Fragmento de texto:
↓↓↓

De todos los robos que podemos perpetrarnos a lo
largo de nuestra vida, sin duda el peor
es cuando nos robamos la alegría, la ilusión, el deseo.
Sartre
decía de Jean Genet (en San Genet,
comediante y mártir) que robaba
alegremente. Decía de él que en un primer tiempo era un “ladrón poético”, un príncipe
del mal. Pero quien nos roba nuestra alegría es un triste, que de ese modo,
en la operación, trata de hacernos a todos iguales, los mismos en la tristitia. Es un príncipe de la tristeza. Para sacar adelante su operación arguye
que ilusionarnos no sirve de nada, puesto que después viene la decepción, que
tener deseos conduce al descontrol, por ello mejor ceñirnos a cubrir las
necesidades, y también que mostrarnos alegres es ignorar que hay que tomarse
las cosas con más seriedad, como si fueran incompatibles.
Siendo
verdad lo que Benedetti dejó escrito en su poema, que hay que defender la
alegría... también de la alegría, siendo verdad que ya sabemos que la ilusión
es un trampantojo, y conociendo que los deseos nos perturban pues nos muestran
lo mucho que nos falta, no es menos cierto que una vida vivida bajo la égida
del reglamento y que expulsa el deseo (incontrolable), la alegría
(desbordante), y la ilusión (engañosa) no es una vida sino sombría.

↑↑↑

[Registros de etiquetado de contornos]
↓↓↓

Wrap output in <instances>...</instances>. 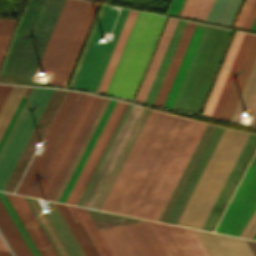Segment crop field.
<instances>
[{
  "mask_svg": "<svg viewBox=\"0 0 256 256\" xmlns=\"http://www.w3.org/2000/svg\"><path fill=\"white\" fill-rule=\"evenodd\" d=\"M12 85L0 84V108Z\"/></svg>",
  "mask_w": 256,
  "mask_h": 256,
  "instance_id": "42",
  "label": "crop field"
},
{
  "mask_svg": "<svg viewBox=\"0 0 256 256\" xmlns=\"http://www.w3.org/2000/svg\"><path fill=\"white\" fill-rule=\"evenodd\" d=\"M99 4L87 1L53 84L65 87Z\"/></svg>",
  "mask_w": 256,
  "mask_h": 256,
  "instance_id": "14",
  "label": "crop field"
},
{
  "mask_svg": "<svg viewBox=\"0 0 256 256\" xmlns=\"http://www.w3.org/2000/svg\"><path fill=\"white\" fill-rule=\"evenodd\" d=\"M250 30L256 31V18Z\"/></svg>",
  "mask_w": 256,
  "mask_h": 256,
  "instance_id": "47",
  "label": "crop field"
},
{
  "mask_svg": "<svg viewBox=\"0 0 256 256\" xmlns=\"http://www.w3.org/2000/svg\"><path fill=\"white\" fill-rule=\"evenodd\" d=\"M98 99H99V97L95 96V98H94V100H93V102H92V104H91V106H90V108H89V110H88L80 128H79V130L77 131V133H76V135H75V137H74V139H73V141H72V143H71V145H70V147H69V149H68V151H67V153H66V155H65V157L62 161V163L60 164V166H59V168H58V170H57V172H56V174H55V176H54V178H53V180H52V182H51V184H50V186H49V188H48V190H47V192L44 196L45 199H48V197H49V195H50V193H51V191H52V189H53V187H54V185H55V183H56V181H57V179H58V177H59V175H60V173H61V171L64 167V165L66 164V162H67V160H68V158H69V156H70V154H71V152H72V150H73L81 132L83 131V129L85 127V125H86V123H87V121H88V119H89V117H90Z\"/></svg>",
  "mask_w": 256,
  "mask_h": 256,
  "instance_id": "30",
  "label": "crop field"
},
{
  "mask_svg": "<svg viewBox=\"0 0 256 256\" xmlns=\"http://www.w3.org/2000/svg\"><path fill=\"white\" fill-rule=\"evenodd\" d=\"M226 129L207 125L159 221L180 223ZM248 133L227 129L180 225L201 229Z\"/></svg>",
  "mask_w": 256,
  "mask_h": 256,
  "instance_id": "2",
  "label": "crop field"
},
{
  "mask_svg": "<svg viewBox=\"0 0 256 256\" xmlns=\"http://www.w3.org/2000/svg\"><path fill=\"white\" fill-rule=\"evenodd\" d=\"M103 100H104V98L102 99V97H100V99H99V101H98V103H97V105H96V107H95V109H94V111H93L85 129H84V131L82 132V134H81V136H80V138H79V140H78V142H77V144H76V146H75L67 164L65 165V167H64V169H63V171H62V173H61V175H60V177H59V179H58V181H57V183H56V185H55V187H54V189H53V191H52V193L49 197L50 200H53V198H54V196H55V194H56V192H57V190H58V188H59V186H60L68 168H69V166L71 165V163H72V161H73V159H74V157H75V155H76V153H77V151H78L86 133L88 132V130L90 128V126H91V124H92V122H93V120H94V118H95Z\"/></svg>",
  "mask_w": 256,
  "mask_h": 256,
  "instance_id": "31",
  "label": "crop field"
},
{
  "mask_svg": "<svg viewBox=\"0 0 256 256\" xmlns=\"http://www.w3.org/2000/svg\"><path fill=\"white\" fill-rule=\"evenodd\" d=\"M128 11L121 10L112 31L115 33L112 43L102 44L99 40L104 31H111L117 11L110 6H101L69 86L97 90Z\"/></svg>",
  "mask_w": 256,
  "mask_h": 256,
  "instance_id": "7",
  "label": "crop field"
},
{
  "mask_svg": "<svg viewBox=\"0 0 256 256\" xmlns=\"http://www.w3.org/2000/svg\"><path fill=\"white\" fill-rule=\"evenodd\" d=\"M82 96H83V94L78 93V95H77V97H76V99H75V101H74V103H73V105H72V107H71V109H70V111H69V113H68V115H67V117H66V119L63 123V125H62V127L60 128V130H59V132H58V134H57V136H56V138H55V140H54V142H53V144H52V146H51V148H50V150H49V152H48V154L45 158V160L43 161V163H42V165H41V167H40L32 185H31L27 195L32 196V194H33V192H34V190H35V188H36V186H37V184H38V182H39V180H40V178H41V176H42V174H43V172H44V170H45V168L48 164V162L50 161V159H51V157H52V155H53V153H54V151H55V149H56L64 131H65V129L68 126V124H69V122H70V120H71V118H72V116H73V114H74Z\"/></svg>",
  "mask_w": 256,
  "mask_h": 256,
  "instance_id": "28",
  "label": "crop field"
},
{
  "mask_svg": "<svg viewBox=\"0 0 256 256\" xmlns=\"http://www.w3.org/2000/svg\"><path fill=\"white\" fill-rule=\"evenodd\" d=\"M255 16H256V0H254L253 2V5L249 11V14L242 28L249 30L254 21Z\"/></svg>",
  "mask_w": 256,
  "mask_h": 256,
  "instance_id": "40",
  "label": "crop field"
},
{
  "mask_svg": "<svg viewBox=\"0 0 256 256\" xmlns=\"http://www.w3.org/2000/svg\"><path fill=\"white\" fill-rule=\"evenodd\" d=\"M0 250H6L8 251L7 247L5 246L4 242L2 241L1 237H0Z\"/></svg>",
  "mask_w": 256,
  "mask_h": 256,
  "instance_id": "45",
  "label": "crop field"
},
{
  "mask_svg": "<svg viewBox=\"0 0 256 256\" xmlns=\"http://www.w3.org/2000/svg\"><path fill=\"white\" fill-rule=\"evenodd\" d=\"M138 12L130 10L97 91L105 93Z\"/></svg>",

↑↑↑

Reto A: Según el fragmento sobre el robo de la alegría, ¿qué decía Sartre que era Jean Genet en un primer tiempo?
Reto B: Prosigue el fragmento sobre el robo de la alegría a partir de su última oración.

Resultado esperado A: Un "ladrón poético", un príncipe del mal.

Resultado esperado B:
Ocurre que ladrones podemos llegar a ser todos
en algún momento, si nos contagiamos de una atmósfera mortecina, repetitiva,
aburrida, previsible, y así, nos parece normal robarles a los niños, por
ejemplo privándoles de que pasen horas y horas jugando alegremente en la calle,
como hicimos nosotros, o imponiéndoles el deseo de saber a base de notas y
evaluaciones.
La atmósfera deseante debería de ser el
hábitat natural de una ciudad, de una familia, de un colectivo cualquiera, de
toda institución social. Una atmósfera creativa donde circulen el deseo, la
alegría, la ilusión puede ser la mejor alarma
social anti-robos.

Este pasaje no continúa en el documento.